Action item: Nothing but the lines from the one containing "256 889 3920" through the last line of the data below should be returned, each copied exactly.

Data:
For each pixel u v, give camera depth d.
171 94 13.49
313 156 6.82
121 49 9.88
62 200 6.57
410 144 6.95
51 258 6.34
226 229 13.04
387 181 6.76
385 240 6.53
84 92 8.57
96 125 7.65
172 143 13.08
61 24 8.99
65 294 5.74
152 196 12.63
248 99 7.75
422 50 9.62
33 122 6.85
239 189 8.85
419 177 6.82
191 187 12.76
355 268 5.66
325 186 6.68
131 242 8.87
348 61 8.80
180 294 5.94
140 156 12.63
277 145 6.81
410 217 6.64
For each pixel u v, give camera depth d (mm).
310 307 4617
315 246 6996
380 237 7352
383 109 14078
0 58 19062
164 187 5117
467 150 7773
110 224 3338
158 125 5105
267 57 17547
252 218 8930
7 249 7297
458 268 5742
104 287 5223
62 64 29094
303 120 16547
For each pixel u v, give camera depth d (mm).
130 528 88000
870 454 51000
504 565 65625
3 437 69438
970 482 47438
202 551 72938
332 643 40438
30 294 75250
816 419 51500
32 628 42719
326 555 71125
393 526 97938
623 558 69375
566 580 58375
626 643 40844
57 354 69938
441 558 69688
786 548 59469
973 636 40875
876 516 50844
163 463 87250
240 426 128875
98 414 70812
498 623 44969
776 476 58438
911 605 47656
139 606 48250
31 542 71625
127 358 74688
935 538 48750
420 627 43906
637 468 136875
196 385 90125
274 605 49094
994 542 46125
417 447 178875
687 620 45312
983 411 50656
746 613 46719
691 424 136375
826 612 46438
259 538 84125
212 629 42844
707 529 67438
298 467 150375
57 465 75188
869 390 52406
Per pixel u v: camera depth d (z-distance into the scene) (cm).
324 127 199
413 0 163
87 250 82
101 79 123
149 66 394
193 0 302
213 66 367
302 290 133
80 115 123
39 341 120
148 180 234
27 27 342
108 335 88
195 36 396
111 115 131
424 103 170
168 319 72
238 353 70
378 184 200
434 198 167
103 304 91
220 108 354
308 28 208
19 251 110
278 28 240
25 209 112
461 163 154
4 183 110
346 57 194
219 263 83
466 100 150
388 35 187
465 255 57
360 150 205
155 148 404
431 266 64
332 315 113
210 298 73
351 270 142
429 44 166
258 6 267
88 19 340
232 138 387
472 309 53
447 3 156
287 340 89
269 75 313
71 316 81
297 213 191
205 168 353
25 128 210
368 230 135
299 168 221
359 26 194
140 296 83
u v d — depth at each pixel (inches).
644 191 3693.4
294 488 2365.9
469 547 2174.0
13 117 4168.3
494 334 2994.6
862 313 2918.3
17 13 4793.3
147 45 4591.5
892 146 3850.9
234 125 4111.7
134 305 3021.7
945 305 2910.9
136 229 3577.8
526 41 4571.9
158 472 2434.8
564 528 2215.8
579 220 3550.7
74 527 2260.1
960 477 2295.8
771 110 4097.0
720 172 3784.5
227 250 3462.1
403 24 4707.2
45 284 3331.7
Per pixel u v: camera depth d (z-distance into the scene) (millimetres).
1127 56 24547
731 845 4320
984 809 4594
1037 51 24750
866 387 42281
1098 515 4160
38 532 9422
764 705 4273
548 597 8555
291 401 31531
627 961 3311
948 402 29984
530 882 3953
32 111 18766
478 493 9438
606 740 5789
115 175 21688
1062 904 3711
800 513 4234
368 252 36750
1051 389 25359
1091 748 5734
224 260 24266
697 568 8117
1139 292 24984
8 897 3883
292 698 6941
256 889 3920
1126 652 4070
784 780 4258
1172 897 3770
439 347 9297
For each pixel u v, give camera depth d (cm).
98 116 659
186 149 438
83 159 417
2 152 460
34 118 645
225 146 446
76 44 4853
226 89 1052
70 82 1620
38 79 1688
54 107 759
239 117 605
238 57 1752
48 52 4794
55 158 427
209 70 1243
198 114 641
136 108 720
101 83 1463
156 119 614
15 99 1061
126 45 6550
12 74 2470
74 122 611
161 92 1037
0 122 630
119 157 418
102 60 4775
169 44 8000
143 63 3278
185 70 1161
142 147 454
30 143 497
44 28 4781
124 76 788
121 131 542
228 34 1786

Exercise response:
256 889 3920
1126 652 4070
784 780 4258
1172 897 3770
439 347 9297
For each pixel u v, give camera depth d (cm).
98 116 659
186 149 438
83 159 417
2 152 460
34 118 645
225 146 446
76 44 4853
226 89 1052
70 82 1620
38 79 1688
54 107 759
239 117 605
238 57 1752
48 52 4794
55 158 427
209 70 1243
198 114 641
136 108 720
101 83 1463
156 119 614
15 99 1061
126 45 6550
12 74 2470
74 122 611
161 92 1037
0 122 630
119 157 418
102 60 4775
169 44 8000
143 63 3278
185 70 1161
142 147 454
30 143 497
44 28 4781
124 76 788
121 131 542
228 34 1786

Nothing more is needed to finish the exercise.